We can look at the results in a nice map if you do have geopandas installed and pass it a geopandas data frame and the key to match it on:

pmed12.map_plot(carr_report, 'PDGrid')

This map shows the new areas and different colors with a thick border, and the source area as a dot with a white outline. So here you can see that we end up having one disconnected area – a subtour in optimization parlance. I have added some methods to deal with this though:

stres = pmed12.collect_subtours()

And you can see that for one of our areas it identified a subtour. I haven’t written this to automatically resolve for subtours due to the potential length of the solving time. So here we can see the subtours have 0 calls in them. You can assign those areas to wherever and it does not change the objective function. So that is what I did in the paper and showed how in the Jupyter notebook at the main page for the github project.
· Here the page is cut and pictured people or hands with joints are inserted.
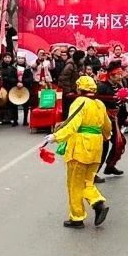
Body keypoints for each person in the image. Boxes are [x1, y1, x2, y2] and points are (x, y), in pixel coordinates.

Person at [46, 75, 110, 228]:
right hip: (96, 146)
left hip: (81, 146)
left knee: (75, 183)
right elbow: (107, 126)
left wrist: (56, 136)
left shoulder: (80, 101)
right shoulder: (99, 104)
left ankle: (77, 217)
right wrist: (106, 136)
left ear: (80, 88)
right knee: (87, 181)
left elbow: (72, 124)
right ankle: (97, 203)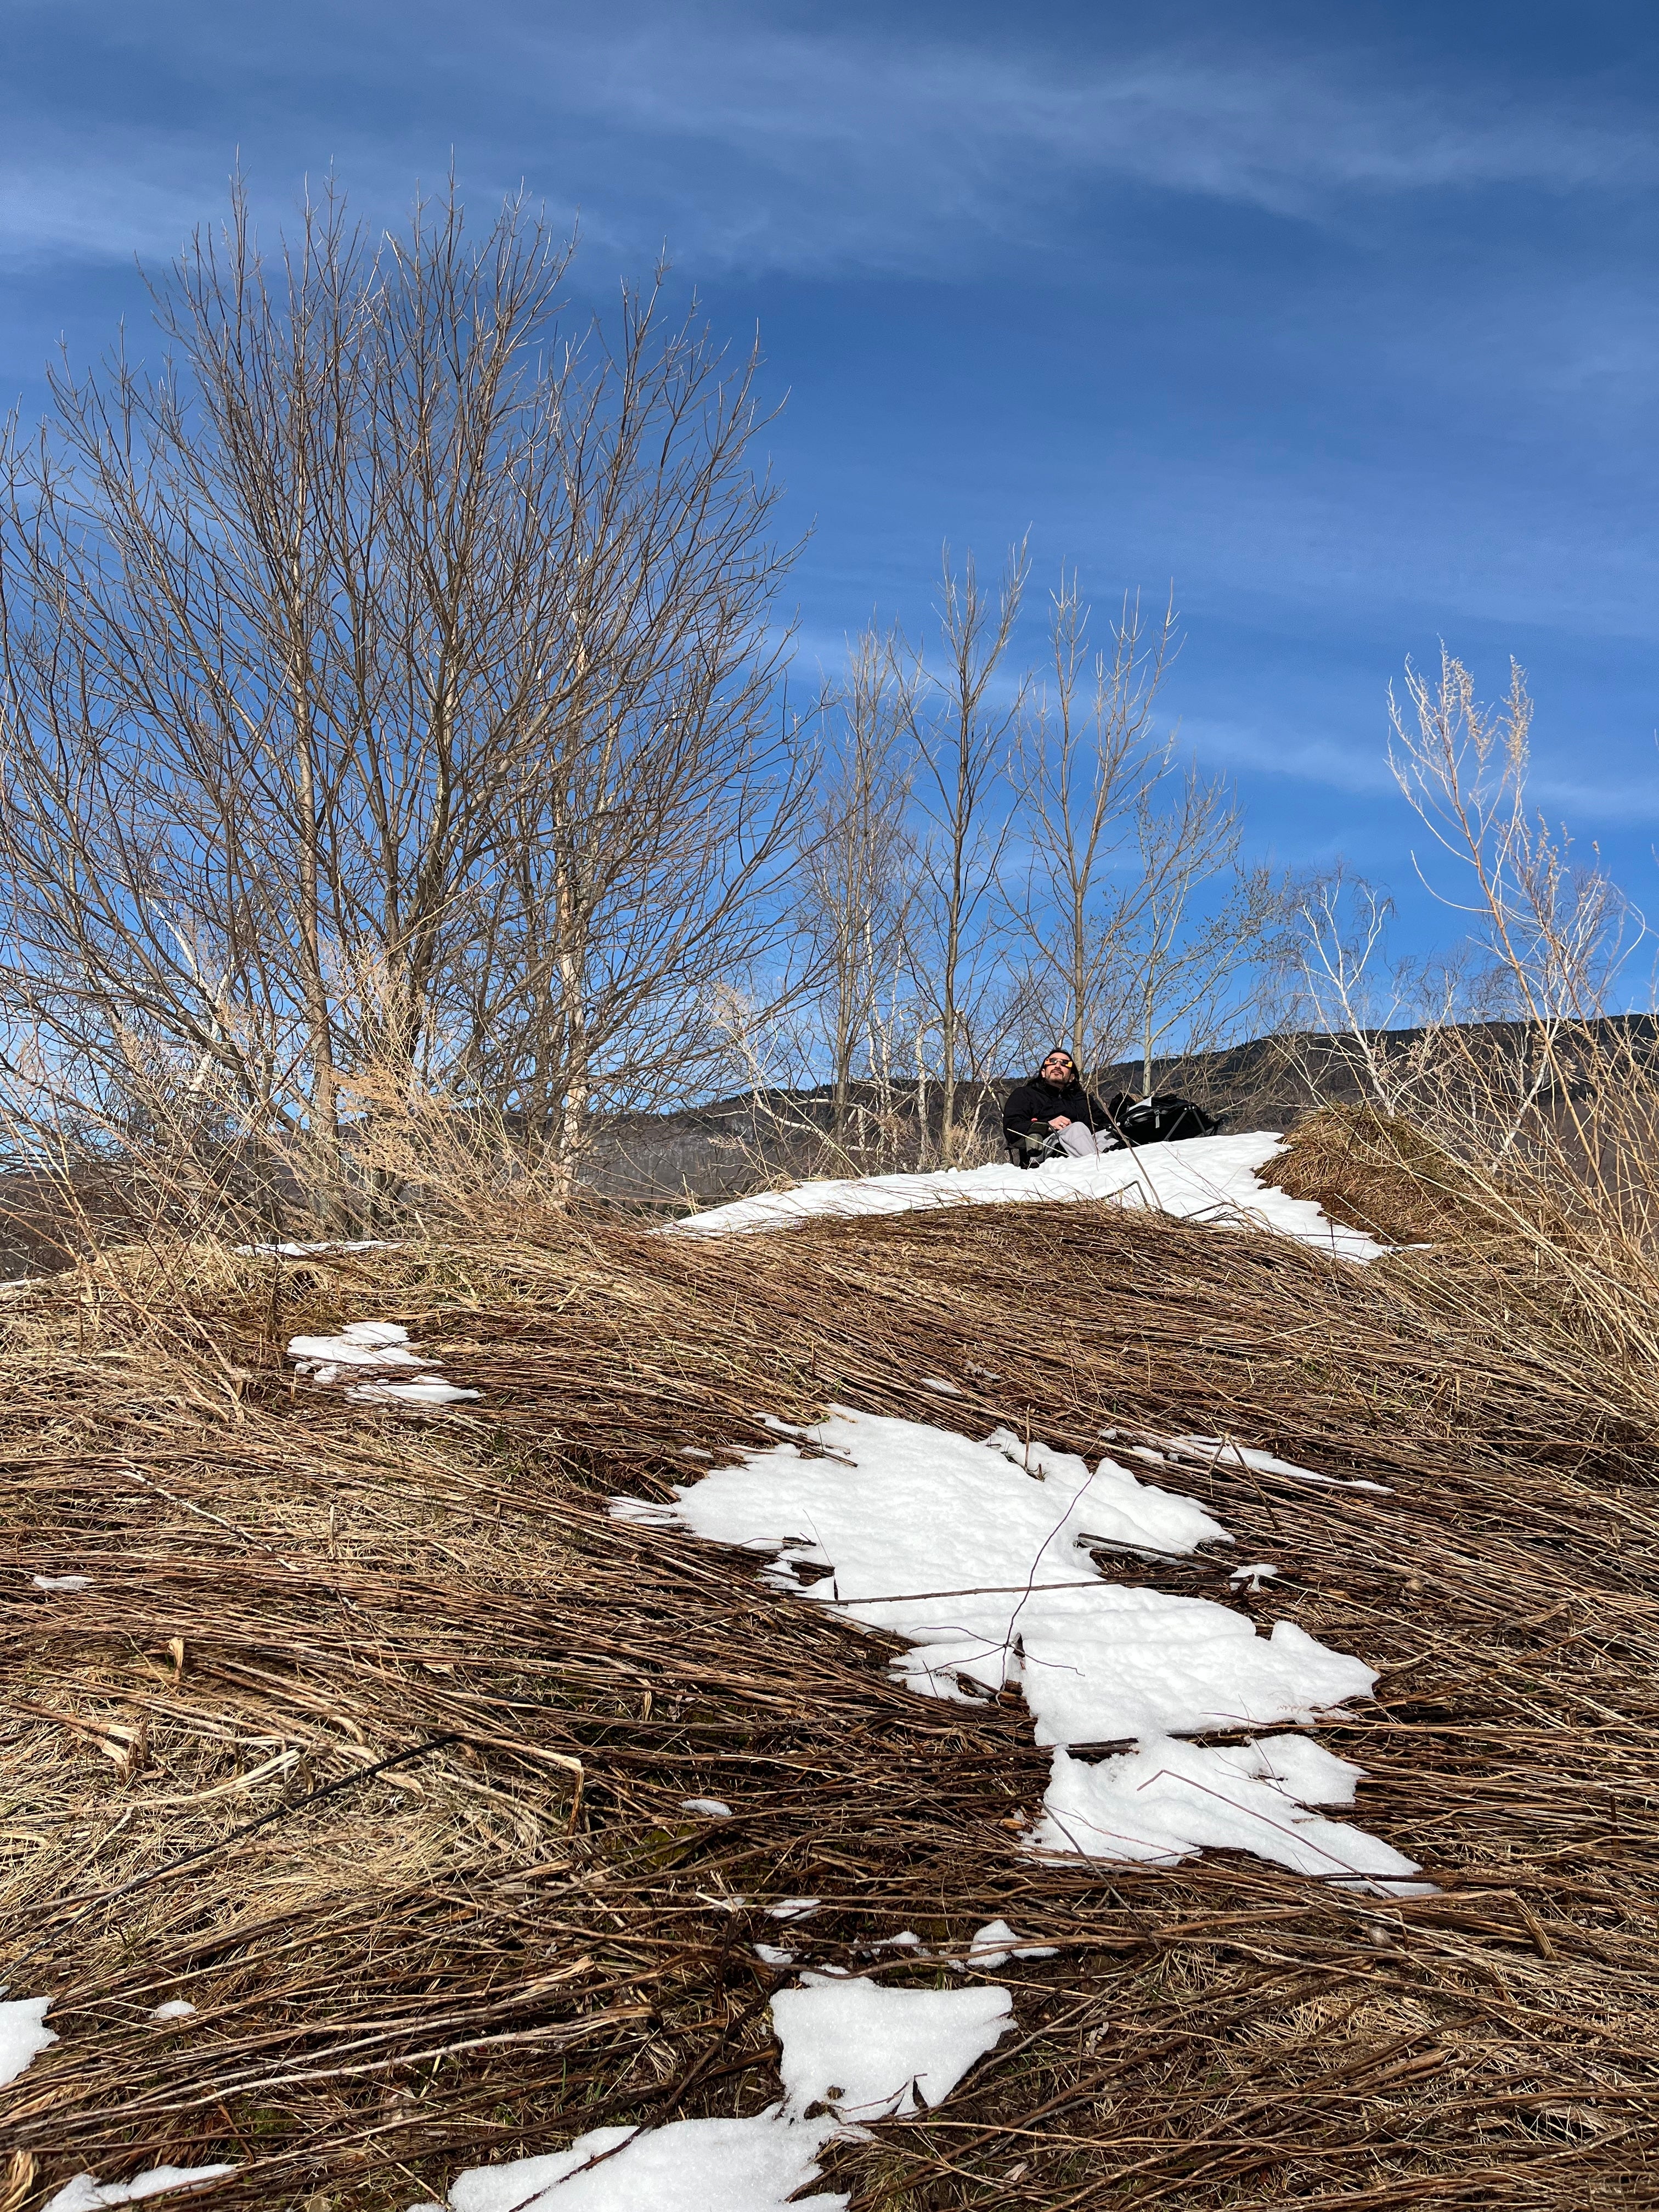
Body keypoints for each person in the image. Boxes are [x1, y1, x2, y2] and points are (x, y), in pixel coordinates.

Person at [1002, 1049, 1129, 1159]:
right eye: (1052, 1061)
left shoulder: (1081, 1099)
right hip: (1044, 1148)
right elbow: (1011, 1127)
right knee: (1077, 1128)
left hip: (1087, 1145)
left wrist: (1119, 1106)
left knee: (1107, 1137)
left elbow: (1102, 1125)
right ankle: (1097, 1171)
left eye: (1065, 1064)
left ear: (1071, 1077)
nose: (1058, 1065)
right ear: (1043, 1072)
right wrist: (1047, 1126)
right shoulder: (1025, 1094)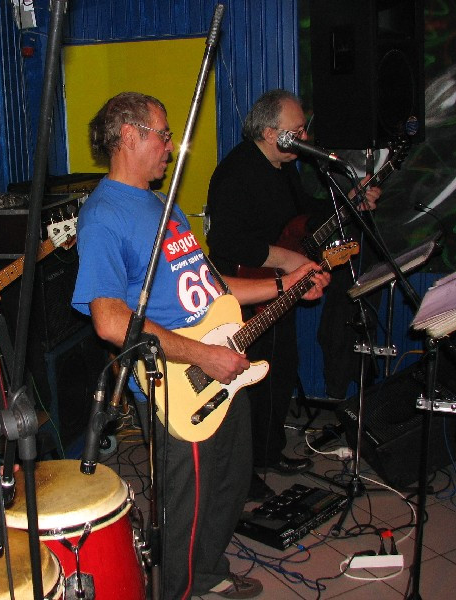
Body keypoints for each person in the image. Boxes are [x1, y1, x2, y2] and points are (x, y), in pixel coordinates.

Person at [72, 92, 330, 599]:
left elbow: (213, 288)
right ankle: (177, 589)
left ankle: (206, 575)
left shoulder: (161, 204)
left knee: (229, 484)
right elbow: (109, 320)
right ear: (129, 136)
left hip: (220, 362)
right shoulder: (104, 215)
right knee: (185, 505)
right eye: (163, 135)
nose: (171, 147)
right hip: (178, 380)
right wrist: (202, 355)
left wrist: (287, 283)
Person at [206, 89, 380, 501]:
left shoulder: (284, 167)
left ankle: (268, 452)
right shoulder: (235, 173)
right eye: (297, 131)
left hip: (279, 289)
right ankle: (242, 473)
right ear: (270, 133)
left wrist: (351, 202)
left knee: (281, 369)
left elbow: (306, 214)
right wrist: (287, 260)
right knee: (246, 383)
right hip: (245, 292)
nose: (304, 137)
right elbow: (227, 242)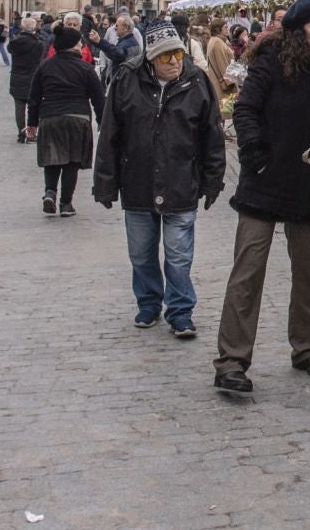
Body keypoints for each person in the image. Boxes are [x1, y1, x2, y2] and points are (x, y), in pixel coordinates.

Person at [214, 0, 310, 394]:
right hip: (263, 181)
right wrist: (255, 153)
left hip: (305, 184)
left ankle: (306, 347)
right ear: (299, 30)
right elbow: (245, 109)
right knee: (247, 273)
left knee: (309, 274)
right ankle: (232, 359)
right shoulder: (269, 61)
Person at [93, 23, 226, 339]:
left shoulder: (196, 83)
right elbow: (110, 134)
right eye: (166, 57)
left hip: (181, 182)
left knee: (179, 256)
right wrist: (105, 182)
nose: (174, 61)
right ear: (151, 59)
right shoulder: (127, 80)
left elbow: (212, 136)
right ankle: (149, 303)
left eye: (178, 54)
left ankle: (180, 312)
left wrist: (212, 181)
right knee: (141, 253)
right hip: (138, 182)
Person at [27, 25, 104, 217]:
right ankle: (66, 204)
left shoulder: (45, 66)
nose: (81, 45)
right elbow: (98, 99)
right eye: (79, 42)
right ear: (72, 45)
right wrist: (104, 123)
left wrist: (32, 124)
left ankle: (50, 192)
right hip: (78, 118)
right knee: (72, 162)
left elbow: (34, 97)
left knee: (52, 159)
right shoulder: (85, 68)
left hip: (50, 116)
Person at [8, 14, 46, 143]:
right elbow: (41, 59)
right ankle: (32, 132)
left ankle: (21, 133)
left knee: (19, 107)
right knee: (34, 106)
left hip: (17, 77)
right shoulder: (38, 43)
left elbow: (10, 49)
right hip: (33, 76)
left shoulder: (14, 42)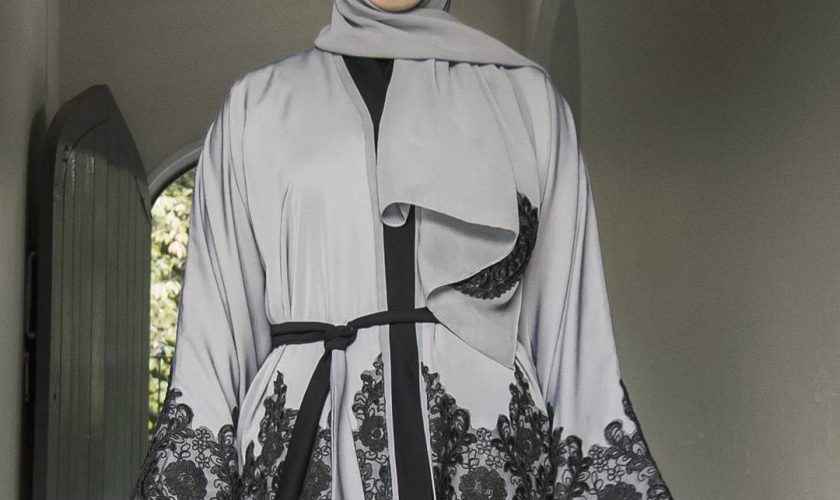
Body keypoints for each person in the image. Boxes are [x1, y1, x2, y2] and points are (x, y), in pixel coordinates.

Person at [133, 1, 673, 499]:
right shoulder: (258, 105)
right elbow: (214, 346)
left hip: (486, 459)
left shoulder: (527, 102)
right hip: (307, 455)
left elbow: (573, 342)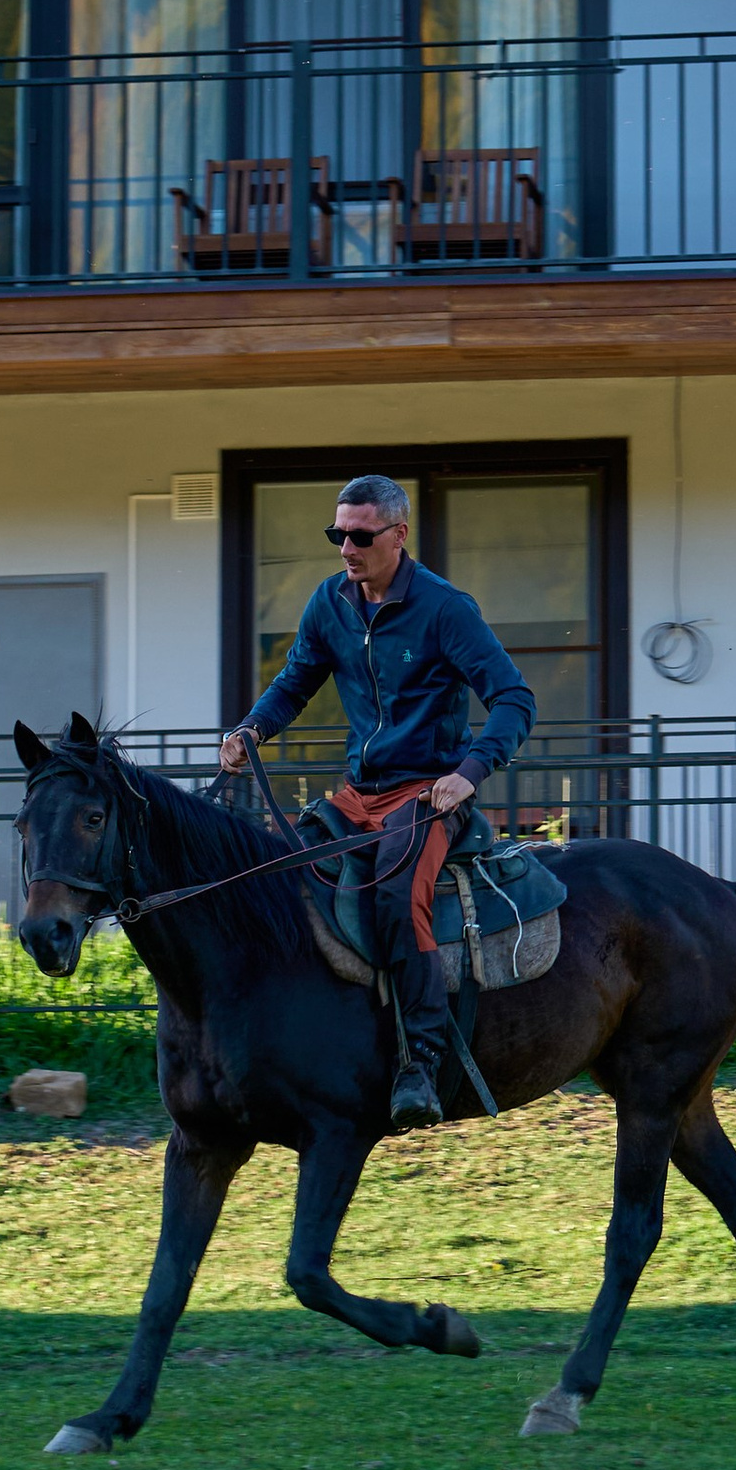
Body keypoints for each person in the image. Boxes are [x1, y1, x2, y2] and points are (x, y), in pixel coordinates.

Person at [221, 474, 534, 1125]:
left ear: (398, 534)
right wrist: (251, 729)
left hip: (429, 793)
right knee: (287, 875)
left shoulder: (447, 609)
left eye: (360, 536)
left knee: (397, 893)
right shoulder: (327, 605)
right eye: (338, 534)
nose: (346, 548)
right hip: (359, 794)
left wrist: (470, 774)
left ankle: (419, 1061)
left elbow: (514, 699)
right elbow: (293, 683)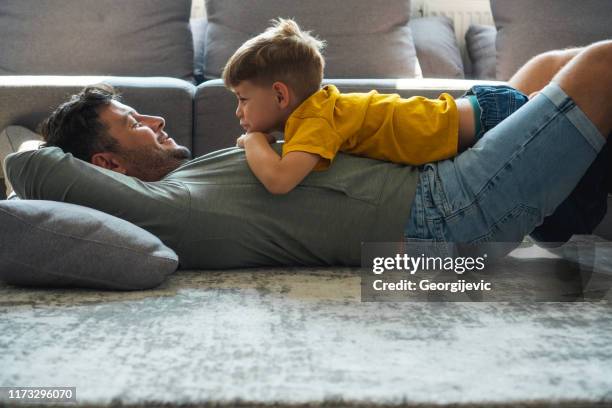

So if you are using a function that takes 5 hours, I would suggest you manually fix these subtours if there is an obvious to the human eye easy solution. But here with the shorter solve time with CPLEX I can rerun the algorithm with a warm start, and it runs even faster (under 5 minutes). The .collect_subtours() method adds subtour constraints into the pulp model, so you just need to redo the solve() method to eliminate that particular subtour (I do not know if this is guaranteed to converge though for all problems).

So here in this data eliminating that one subtour results in a solution with no subtours:

pmed12.solve(solver=pulp.CPLEX_CMD(msg=False,warmStart=True))
stres = pmed12.collect_subtours()

And we can replot the result, which shows it chooses the areas that you would have assigned by eye anyway:

pmed12.map_plot(carr_report, 'PDGrid')

So again for this problem if you have CPLEX I would recommend it (have not tried Gurobi). But at least for this particular dataset SCIOPT was able to solve the problem in 5 hours. So if you are a crime analyst or someone else without academic access to CPLEX you can install the sciopt solver and give that a go for your actual data.

Note that this is based off of results for 325 subareas. So if you have more subareas it will take a longer (and if you have fewer it may be quite a bit shorter).

Setting up the Conda environment

So once you have python installed, you can typically do something like:

pip install pulp

Or via conda:

conda install pyscipopt

I often have trouble though, especially when working with the python geospatial libraries, to install geopandas, fiona, etc. So here what I do is create a new conda environment:

conda create -n linprog
conda activate linprog
conda install -c conda-forge python=3 pip pandas numpy networkx scikit-learn dbfread geopandas glpk pyscipopt pulp

And then you can run the pmedian code above in this environment. I suppose I should turn this into a python package, and I see a bunch of folks anymore are doing docker images as well with their packages in complicated environments. This is actually not that bad, minus geopandas makes things a bit tricky.